Wednesday, 14 June 2017

Hormones in Your Milk (Even Organic) Turn Men into Women

Almost all commercial dairies now market their milk as free of this synthetic hormone, but that label is hiding an important truth – your milk contains high levels of sex hormones such as estrogen.
  

The effect of milk on testosterone levels

Dairy milk accounts for about 80 percent of estrogen consumed through the human diet. And since all milk products are produces from pregnant cows, your milk contains about 33 times as much estrogen as milk from non-pregnant cows. From an economical standpoint, keeping dairy cows pregnant makes sense. Most of the milk you drink comes from cows that are kept pregnant for almost 300 days of the year.
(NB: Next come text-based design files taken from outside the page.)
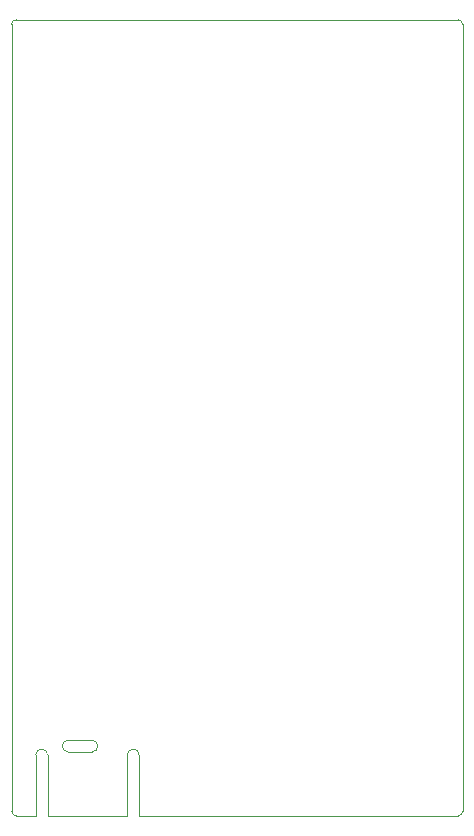
<source format=gbr>
G04 #@! TF.GenerationSoftware,KiCad,Pcbnew,(5.1.4)-1*
G04 #@! TF.CreationDate,2023-08-30T15:36:27+02:00*
G04 #@! TF.ProjectId,BeeWeight_MKRWAN_V4,42656557-6569-4676-9874-5f4d4b525741,V4*
G04 #@! TF.SameCoordinates,Original*
G04 #@! TF.FileFunction,Profile,NP*
%FSLAX46Y46*%
G04 Gerber Fmt 4.6, Leading zero omitted, Abs format (unit mm)*
G04 Created by KiCad (PCBNEW (5.1.4)-1) date 2023-08-30 15:36:27*
%MOMM*%
%LPD*%
G04 APERTURE LIST*
%ADD10C,0.050000*%
G04 APERTURE END LIST*
D10*
X153250000Y-117400000D02*
X151600000Y-117400000D01*
X161000000Y-117400000D02*
X154250000Y-117400000D01*
X189000000Y-117400000D02*
X162000000Y-117400000D01*
X161000000Y-117250000D02*
X161000000Y-117400000D01*
X162000000Y-117250000D02*
X162000000Y-117400000D01*
X154250000Y-117250000D02*
X154250000Y-117400000D01*
X153250000Y-117250000D02*
X153250000Y-117400000D01*
X158000000Y-111000000D02*
G75*
G02X158000000Y-112000000I0J-500000D01*
G01*
X156000000Y-112000000D02*
G75*
G02X156000000Y-111000000I0J500000D01*
G01*
X158000000Y-112000000D02*
X156000000Y-112000000D01*
X156000000Y-111000000D02*
X158000000Y-111000000D01*
X161000000Y-112250000D02*
G75*
G02X162000000Y-112250000I500000J0D01*
G01*
X153250000Y-112250000D02*
G75*
G02X154250000Y-112250000I500000J0D01*
G01*
X153250000Y-112250000D02*
X153250000Y-117250000D01*
X154250000Y-117250000D02*
X154250000Y-112250000D01*
X162000000Y-112250000D02*
X162000000Y-117250000D01*
X161000000Y-117250000D02*
X161000000Y-112250000D01*
X189400000Y-117000000D02*
G75*
G02X189000000Y-117400000I-400000J0D01*
G01*
X151600000Y-117400000D02*
G75*
G02X151200000Y-117000000I0J400000D01*
G01*
X151200000Y-50400000D02*
G75*
G02X151600000Y-50000000I400000J0D01*
G01*
X189000000Y-50000000D02*
G75*
G02X189400000Y-50400000I0J-400000D01*
G01*
X189400000Y-117000000D02*
X189400000Y-50400000D01*
X151200000Y-50400000D02*
X151200000Y-117000000D01*
X189000000Y-50000000D02*
X151600000Y-50000000D01*
M02*

</source>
According to many studies, the milk of a cow that is at the late stages of pregnancy can contain up to 33 times more estrogen than that of non-pregnant cows.
  
 
Almost 60 different hormones can be found in cows milk. One study found that cows’ milk contains estrogens. Four samples of milk from non-pregnant cows were analyzed, free estrone were 23, 22, 27 and 24 pg mL, and values for total estrone were 162, 208, 174, and 243 pg mL. It gets better though, the estrogen levels in milk is even higher during pregnancy of a cow. Levels rose progressively during pregnancy from a mean value of 80-100 pg mL at 60-80 d of pregnancy to a value of around 1,000 pg mL.
Estradiol (pg/mL)                Progesterone (ng/mL)
Conventional milk                   4.97                             12.0
Organic milk                             6.40                            13.9
So that means you are consuming almost 1,000 pg mL of estrogen in that milk. Any amount of estrogen is bad but 1,000 pg mL is a nasty amount.
  
Drinking pregnant cows milk can account to a staggering 60-70% of our endogenous estrogen exposure.
Researchers have long noted that many types of hormone-related cancers, such as breast, testicular and prostate, are significantly higher in populations with high levels of milk and dairy consumption.
References:
Murayama, et. al. Exposure to endogenous estrogen through intake of commercial milk produced from pregnant cows. Pediatric International. Feb 2010;52(1):32-38.
Ganmaa D, et al. The possible role of female sex hormones in milk from pregnant cows in the development of breast, ovarian and corpus uteri cancers. Med Hypotheses. 2005;65(6):1028-37. Epub 2005 Aug 24.
Velle W, et al. Endogenous anabolic agents in farm animals. Environ Qual Saf Suppl. 1976;(5):159-70.
B. Melnik. Milk consumption: Aggravating factor of acne and promoter of chronic diseases of western societies. J Dtsch Dermatol Ges, 7(4):364{370, 2009.